When you’re 23rd in the table, or wherever United may be on New Year’s Eve, that is not a place where there are marks on offer for leaving well alone. Talk of Carlisle “doing a Doncaster” – shooting right up the table in the second half of the season – is, right now, daftly premature. There are more reasons why they are in the foothills of League Two than why they might hit the heights along the way.
So let this inform what happens from here. If Salford (and Wigan, the week before) showed signs of a welcome new hardness about Carlisle’s defensive ethic, let that remain the guiding force initially.

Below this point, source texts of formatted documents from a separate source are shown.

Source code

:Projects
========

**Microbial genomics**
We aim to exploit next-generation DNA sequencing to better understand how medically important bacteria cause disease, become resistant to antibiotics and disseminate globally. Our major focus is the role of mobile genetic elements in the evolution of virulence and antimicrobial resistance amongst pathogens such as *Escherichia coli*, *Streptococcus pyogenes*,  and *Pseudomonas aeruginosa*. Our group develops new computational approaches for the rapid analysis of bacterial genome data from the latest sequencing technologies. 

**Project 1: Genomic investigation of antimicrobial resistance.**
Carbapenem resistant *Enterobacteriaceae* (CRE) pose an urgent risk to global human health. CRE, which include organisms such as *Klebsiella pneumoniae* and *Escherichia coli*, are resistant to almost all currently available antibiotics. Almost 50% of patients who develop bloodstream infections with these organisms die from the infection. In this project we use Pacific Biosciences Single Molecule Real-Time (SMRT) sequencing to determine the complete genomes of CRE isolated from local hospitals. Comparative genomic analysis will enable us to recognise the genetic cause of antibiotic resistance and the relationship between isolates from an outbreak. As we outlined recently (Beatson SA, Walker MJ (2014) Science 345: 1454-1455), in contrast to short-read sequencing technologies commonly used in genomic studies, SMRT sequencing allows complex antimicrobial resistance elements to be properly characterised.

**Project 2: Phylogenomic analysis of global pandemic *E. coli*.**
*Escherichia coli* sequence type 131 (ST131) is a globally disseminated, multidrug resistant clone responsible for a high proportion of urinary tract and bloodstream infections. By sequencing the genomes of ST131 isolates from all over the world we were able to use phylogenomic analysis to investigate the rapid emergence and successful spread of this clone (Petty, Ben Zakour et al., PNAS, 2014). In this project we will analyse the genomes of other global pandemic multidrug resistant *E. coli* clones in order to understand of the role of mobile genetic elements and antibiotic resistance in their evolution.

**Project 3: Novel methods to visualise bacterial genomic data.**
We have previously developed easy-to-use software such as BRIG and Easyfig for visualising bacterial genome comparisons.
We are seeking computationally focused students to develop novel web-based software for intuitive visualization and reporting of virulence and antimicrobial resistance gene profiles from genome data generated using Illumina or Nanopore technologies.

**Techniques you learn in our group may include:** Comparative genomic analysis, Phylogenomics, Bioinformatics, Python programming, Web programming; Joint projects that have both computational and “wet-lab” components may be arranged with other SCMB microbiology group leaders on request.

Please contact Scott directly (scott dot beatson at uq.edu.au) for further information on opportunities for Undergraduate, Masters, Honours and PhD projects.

Let January then fit them with whatever else is needed to make them more nightmarish to play against. Let them be that side, across the back nine, that are regarded as a nuisance, a fixture where higher teams, in close touch with their nerves, come a cropper. Let them underline this idea, several times, before putting anything else, such as the growth of “style of play”, higher on the agenda. Let that come in due course, once we know that Carlisle are no longer a brittle touch over a more sustained period.
United do not, it can be accepted, have a scintillating record of recruiting or plotting their way to much better in the second half of a campaign. The recent cases of seasons improving from the halfway point onwards are 2021/22 – the post-January Simpson revival – and 2017/18, when Keith Curle wrested staged improvement after a flawed start.
More often it has been a case of something good or decent failing to last the course: the stagger to the play-offs in 2016/17, the Sheridan/Pressley tail-off in 2018/19, the Covid-hit Beech decline of 2020/21, last season’s tumble from bad to dire.
On each occasion there was reason to hope that a good January could bring about decisive, season-defining improvement. 2021/22 had this effect technically, but it took a change of manager (Simpson) to unlock the best of what the window had brought: Kristian Dennis, Omari Patrick. In many other cases, the hope has backfired.
That 21/22 season in the round reminds us that many things need to be working, not just the transfer window club card, and that must of course be the case in 2024/25. But let there be no buyer’s remorse tugging back United’s sleeve.
Just because they didn’t shop their way to safety last season, they can still do it. In the right circumstances, in a better-planned context, it would be negligent to think otherwise.